Fortunately for Bress, fellow first-year Vanderbilt med student Kevin Elias shared his passion for AIDS awareness — and a “youthful naiveté and general sense of optimism,” according to Elias.

Bress and Elias began exploring their resources and gathering a team of volunteers.

“We couldn’t be in a better place,” Bress said. “Everyone here cares about AIDS. Vanderbilt offers incredible resources — top researchers, major HIV vaccine trials, available faculty. It’s not everywhere that you’d ask to meet with physicians, and be able to see them the next day. Even the administrators were readily available to meet with us.”

The first faculty member Bress contacted was Dr. Bonnie Miller, associate dean for Medical Students, who according to Bress “opened so many doors.”

“I was tickled by their enthusiasm and idealism, as well as a bit curious as to how they would pull it off, and how it would accomplish their goals,” Miller said of the Hike for HIV team. “At this point, I am totally impressed with their organizational skills, and I’m convinced that they can do it. I think the hike will be successful in raising community awareness.”

The Hike for HIV team, which also includes first-year Vanderbilt medical students Katy Clabo and Mercy Udoji, along with Vanderbilt University seniors Amber Wallin and Gwen Hubbell, has made progress since it formed this past fall. They created a comprehensive Web site,, to begin reaching out to the public and receiving donations online; they’re educating Tennessee State University students regarding HIV/AIDS; they’ve gotten corporate sponsorships; they’re even making a documentary about HIV/AIDS and the actual hike.

“The documentary will be educational, with interviews from members of the Nashville CARES team, people living with HIV in Nashville, and of course, the struggles of our hike. We want to show how students can make a difference,” Bress said.

This sentiment — that students can make a difference — is what drives the team.

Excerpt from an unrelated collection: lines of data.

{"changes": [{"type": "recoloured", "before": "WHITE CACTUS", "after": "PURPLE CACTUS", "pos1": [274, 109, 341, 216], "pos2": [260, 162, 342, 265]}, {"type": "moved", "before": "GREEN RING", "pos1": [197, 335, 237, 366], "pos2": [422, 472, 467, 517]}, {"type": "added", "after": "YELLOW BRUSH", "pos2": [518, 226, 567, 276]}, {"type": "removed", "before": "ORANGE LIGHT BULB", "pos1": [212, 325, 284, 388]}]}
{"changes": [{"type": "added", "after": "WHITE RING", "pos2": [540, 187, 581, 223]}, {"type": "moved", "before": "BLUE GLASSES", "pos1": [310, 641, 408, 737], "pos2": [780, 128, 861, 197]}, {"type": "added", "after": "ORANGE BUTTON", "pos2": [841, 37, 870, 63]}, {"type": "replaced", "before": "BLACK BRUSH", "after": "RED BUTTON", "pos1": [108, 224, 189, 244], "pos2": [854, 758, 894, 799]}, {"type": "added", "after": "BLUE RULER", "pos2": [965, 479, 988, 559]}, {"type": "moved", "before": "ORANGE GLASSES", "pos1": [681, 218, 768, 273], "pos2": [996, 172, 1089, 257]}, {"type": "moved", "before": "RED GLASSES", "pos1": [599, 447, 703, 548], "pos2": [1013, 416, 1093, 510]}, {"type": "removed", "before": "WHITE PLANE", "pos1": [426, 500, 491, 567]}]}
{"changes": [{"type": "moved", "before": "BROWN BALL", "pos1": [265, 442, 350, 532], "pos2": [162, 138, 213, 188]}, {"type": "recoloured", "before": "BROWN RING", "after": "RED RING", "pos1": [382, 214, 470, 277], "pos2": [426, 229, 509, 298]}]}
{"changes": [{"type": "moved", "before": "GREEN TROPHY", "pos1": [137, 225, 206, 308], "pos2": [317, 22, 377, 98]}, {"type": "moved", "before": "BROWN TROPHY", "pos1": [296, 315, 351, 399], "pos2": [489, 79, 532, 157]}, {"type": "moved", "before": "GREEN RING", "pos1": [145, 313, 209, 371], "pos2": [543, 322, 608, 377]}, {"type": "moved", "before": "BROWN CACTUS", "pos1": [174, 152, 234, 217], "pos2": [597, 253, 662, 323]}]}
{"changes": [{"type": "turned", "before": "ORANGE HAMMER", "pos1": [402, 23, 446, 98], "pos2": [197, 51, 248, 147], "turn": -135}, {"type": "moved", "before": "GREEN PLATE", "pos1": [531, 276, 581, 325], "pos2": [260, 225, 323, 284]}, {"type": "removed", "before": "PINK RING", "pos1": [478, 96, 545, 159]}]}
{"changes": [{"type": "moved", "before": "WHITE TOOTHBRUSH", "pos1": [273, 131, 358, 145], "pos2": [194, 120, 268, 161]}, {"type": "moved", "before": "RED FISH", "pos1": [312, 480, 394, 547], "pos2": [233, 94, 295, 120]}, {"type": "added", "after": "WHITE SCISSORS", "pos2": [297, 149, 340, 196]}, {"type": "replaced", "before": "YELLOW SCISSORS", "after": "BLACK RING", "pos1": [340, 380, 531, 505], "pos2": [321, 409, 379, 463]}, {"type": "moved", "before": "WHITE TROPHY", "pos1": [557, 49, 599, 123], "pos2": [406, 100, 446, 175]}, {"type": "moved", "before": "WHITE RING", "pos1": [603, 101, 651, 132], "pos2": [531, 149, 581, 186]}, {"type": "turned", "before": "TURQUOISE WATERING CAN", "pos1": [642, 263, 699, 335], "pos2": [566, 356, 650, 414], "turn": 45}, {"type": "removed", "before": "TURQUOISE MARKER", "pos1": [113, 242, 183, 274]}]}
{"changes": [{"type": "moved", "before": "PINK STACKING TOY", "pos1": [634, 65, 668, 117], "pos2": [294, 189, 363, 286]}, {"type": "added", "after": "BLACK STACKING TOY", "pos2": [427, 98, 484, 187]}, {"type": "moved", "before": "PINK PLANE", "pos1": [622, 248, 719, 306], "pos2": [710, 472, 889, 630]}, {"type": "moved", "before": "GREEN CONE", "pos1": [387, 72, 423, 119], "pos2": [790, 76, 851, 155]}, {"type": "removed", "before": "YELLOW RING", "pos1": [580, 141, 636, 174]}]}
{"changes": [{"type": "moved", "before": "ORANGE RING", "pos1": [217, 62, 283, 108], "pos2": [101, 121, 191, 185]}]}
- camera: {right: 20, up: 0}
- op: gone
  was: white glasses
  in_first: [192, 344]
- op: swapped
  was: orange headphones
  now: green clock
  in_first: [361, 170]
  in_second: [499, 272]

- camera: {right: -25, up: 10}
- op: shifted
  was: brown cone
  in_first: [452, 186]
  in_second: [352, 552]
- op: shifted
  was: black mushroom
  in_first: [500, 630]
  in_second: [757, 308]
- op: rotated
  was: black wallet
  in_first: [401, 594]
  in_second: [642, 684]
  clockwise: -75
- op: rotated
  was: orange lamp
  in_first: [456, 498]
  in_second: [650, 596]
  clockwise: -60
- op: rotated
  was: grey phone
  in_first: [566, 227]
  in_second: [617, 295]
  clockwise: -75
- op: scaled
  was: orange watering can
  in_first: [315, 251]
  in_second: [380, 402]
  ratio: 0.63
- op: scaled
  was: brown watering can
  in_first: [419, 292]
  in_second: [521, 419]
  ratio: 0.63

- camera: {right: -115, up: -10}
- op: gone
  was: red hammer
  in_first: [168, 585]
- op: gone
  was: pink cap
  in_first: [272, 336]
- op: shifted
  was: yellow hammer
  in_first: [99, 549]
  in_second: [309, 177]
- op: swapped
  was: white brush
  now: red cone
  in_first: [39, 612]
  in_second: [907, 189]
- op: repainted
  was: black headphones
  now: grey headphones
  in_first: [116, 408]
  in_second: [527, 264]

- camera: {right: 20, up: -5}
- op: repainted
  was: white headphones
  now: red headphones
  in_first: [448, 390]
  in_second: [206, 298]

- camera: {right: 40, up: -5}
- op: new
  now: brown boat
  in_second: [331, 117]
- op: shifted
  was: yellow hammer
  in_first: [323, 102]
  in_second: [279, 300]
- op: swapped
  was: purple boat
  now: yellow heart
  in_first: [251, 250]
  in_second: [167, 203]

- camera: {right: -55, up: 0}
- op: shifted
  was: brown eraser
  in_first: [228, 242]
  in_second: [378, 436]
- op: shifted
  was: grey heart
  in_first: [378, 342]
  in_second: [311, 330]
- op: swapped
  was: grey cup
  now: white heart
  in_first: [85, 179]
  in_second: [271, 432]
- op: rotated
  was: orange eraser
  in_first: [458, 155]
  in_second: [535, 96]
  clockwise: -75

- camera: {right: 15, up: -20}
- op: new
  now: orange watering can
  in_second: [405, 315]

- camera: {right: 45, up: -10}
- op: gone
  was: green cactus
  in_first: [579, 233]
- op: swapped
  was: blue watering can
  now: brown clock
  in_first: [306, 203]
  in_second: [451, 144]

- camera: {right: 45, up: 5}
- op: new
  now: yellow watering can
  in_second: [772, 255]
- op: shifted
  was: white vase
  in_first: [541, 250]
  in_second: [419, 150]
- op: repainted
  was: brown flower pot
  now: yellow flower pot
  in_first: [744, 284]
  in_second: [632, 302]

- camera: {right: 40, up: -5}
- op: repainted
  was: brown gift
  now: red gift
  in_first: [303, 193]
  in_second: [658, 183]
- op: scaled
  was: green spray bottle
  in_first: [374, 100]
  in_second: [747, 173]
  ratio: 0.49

“We have an obligation to look out for our peers,” Elias said. “We’re looking at the second generation of HIV. Young people need to understand the effects of choices they make. They need to be informed.”

The Hike for HIV team is preparing for their next informational campaign activity — HIV Week, April 12-16. The activities will include speakers and panels, and culminates with an HIV Awareness Fair at VUMC and a symbolic hike across the Vanderbilt campus.

“They (the team members) have demonstrated energy, advocacy, commitment and creativity in pushing forward with the Hike for HIV,” Miller said. “This project will heighten awareness and provide educational outreach about HIV right here in our community. The medical school is fully supportive and proud of their efforts.”

For Bress and Elias, their efforts go beyond the rest of their teammates. They’re training for the hike, waking up early every morning and heading to the gym for an hour and a half workout. They haven’t taken a single day off, because they know what they’re facing.

The actual Hike for HIV will take place this summer. Bress and Elias will trek the Pacific Crest Trail, walking the entire length of California, which is equivalent to 66 marathons. They will be carrying eight liters of water on their backs, along with all their camping gear.

“I’ve never done anything close to this scale,” said Elias. The farthest he can remember traveling on foot was six to seven miles. He and Bress will be crossing that distance before lunch the first day of the hike.